Segundo Mittal et al.,37 a DRC compromete mais intensamente a QV do que outras doenças crônicas como insuficiência cardíaca, doença pulmonar obstrutiva crônica e artrite reumatoide. Cabe ressaltar que os aspectos físicos e a capacidade funcional são resultados da percepção do indivíduo em relação a sua QV e estes estão de acordo com os achados encontrados com a avaliação física obtida através do TC6' e teste cardiopulmonar. Aliado a isto, observou-se a presença dos fatores de risco cardiovasculares nestes pacientes, independente dos grupos. Isto confirma a necessidade de propor a estes pacientes formas de intervenção física e psicológica como tratamento terapêutico que possa reverter ou amenizar este quadro de piora do estado físico e mental em pacientes com DRC. Desta forma, a fisioterapia que atua com diferentes tipos de patologias, tanto no meio hospitalar como ambulatorial, pode contribuir na atuação direta frente a estes aspectos com estes indivíduos melhorando sua performance física.
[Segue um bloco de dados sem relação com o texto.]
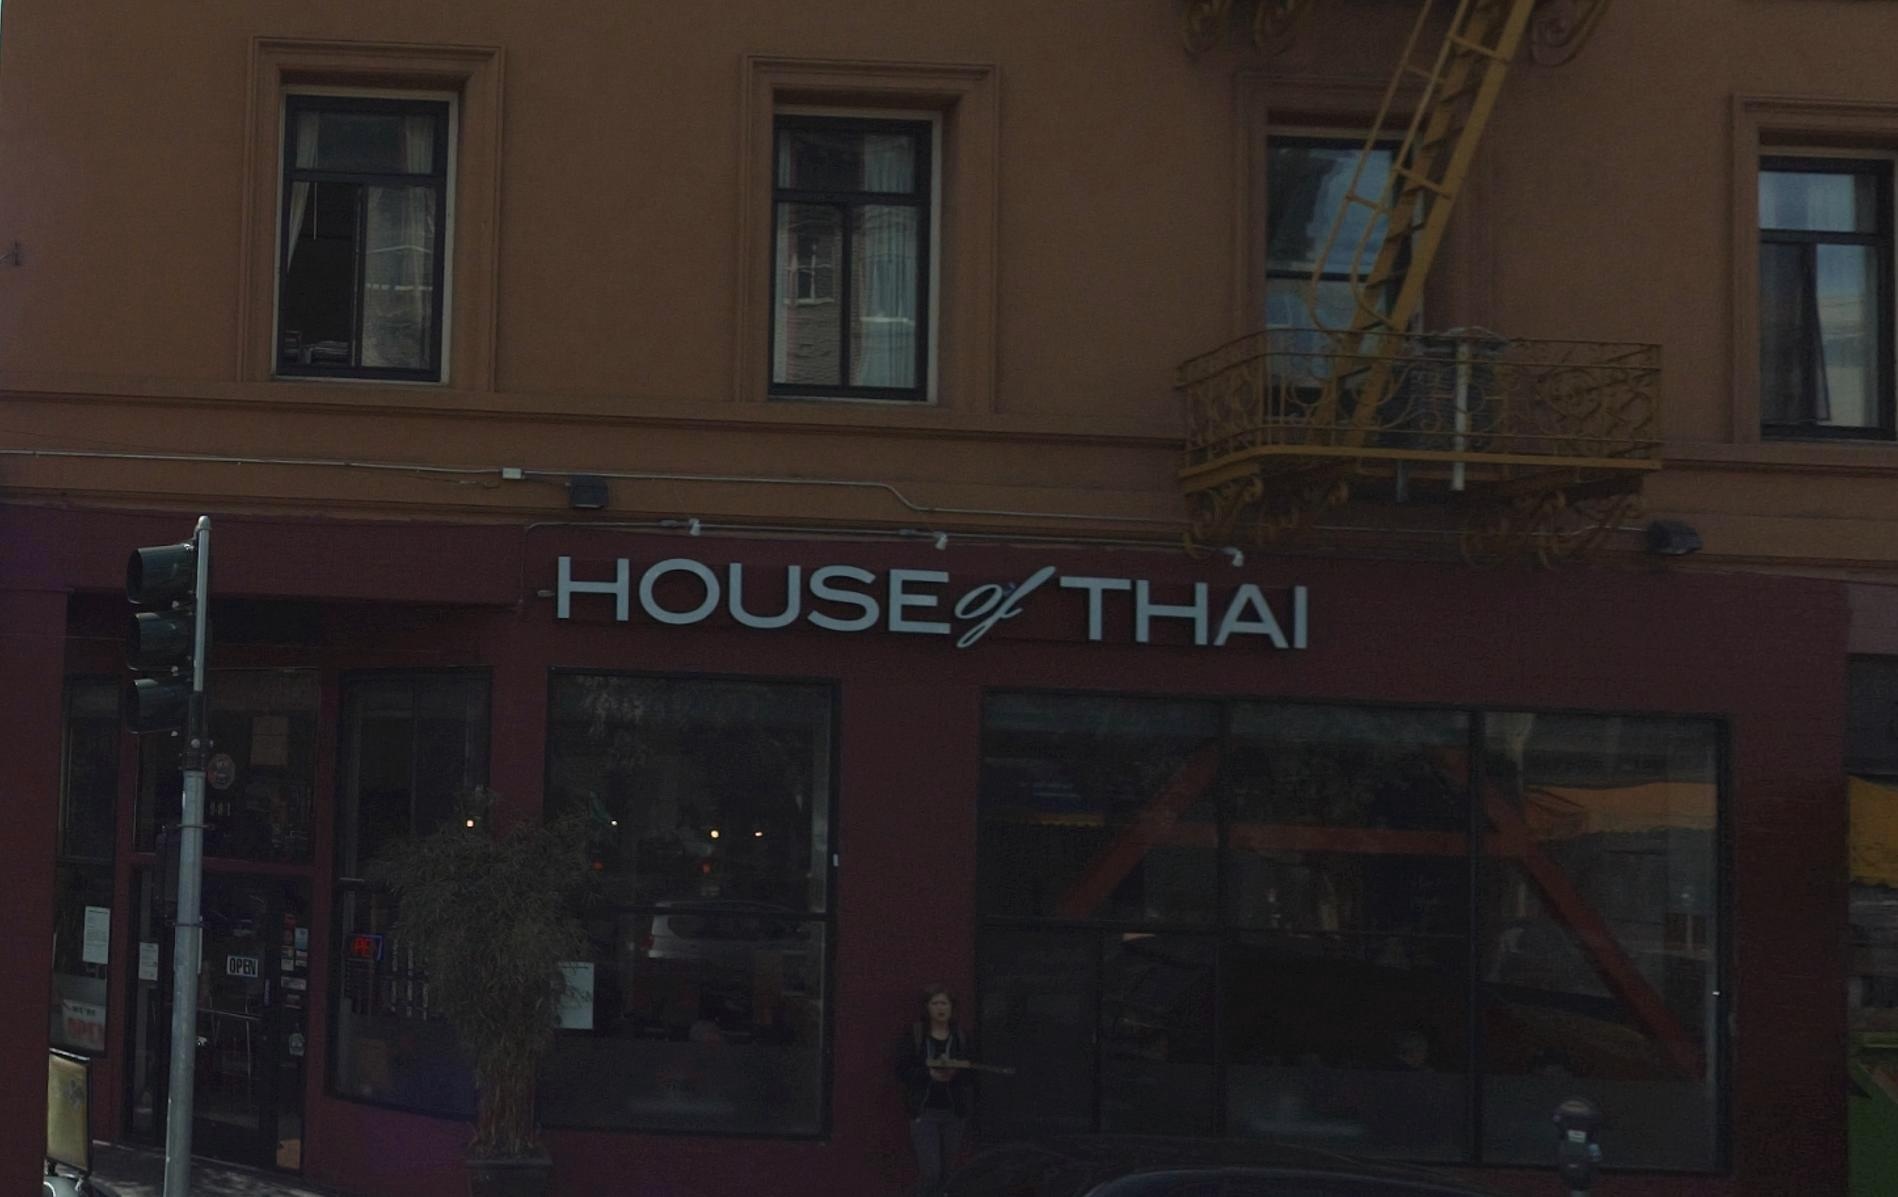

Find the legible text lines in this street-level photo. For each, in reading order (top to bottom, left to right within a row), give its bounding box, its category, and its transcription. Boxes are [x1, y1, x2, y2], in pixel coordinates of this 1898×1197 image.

[551, 552, 1315, 655] BusinessName: HOUSE of THAI
[207, 799, 234, 819] StreetNumber: 9*1
[351, 934, 375, 960] None: PE
[227, 956, 258, 978] None: OPEN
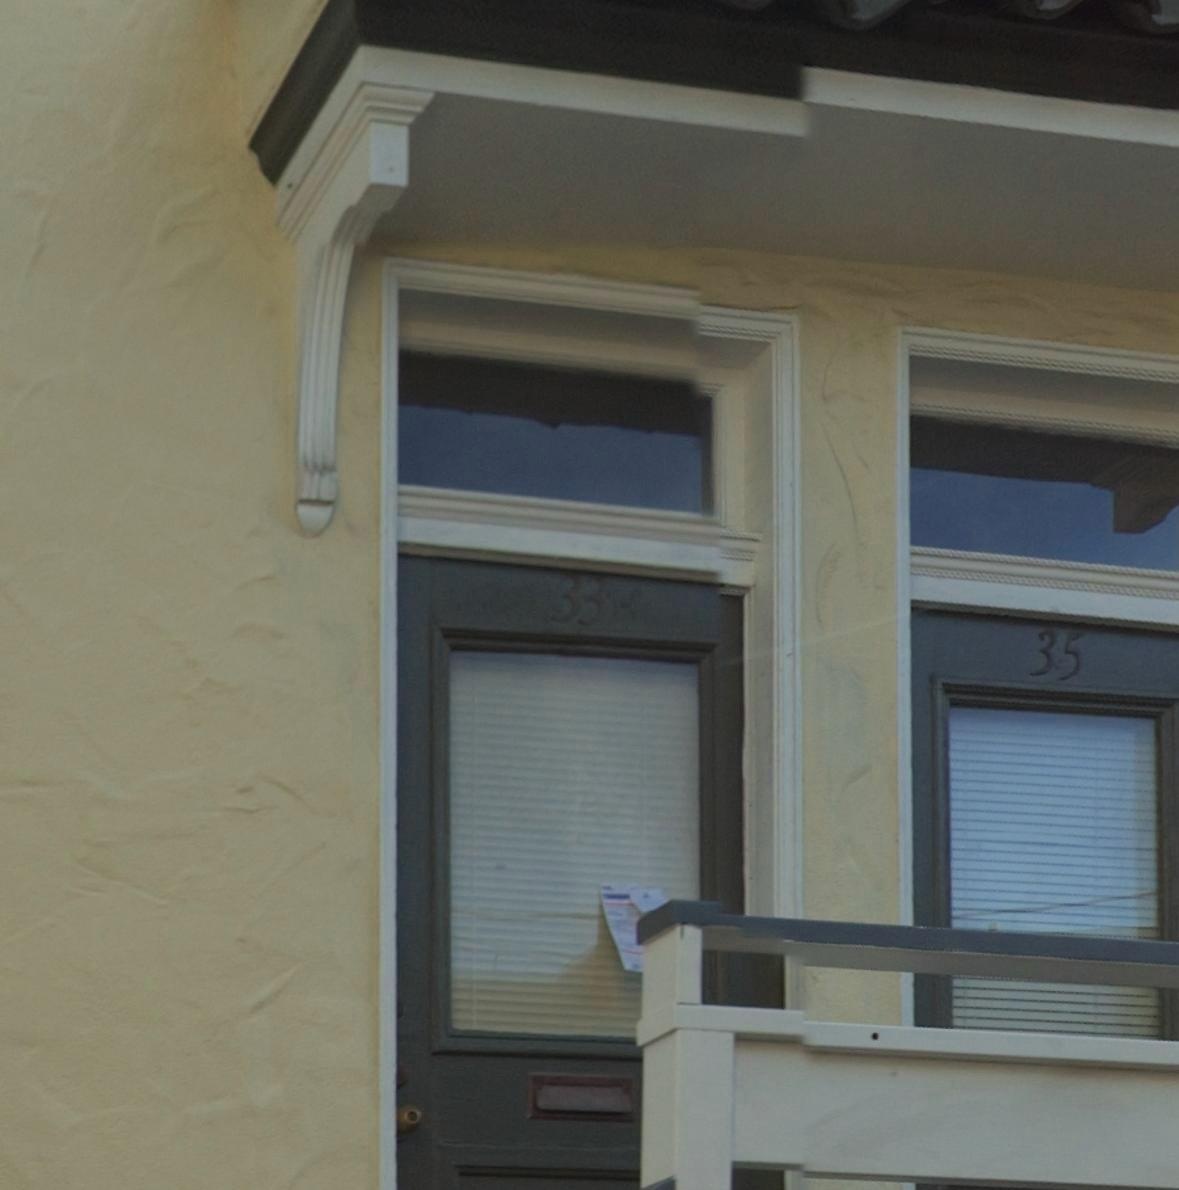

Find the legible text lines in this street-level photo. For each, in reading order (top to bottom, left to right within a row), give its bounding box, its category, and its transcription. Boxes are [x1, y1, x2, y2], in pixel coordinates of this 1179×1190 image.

[544, 567, 610, 630] StreetNumber: 33
[1025, 627, 1088, 683] StreetNumber: 35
Por meios desta análise, observou-se que em ambos os grupos houve redução da capacidade funcional e qualidade de vida. Portanto, os pacientes que não necessitam do tratamento da hemodiálise também já evidenciaram um decréscimo de sua condição física e da qualidade de vida. Desta forma, reforçase a necessidade da reabilitação física, no qual a fisioterapia tem um papel fundamental para reverter ou amenizar o quadro físico nestes pacientes.
Cabe destacar que a limitação deste estudo pode ser atribuída à pequena amostra, um único centro, a análise não ter sido realizada pelo estágio da DRC, não ter a descrição de medicamentos usados pelos pacientes que podem interferir diretamente na capacidade funcional e em resultado dos exames como uso de betabloqueadores. Portanto, um estudo prospectivo, acompanhando os mesmos pacientes do tratamento conservador até a HD, nos mostraria efetivamente o impacto da doença ao longo de sua evolução.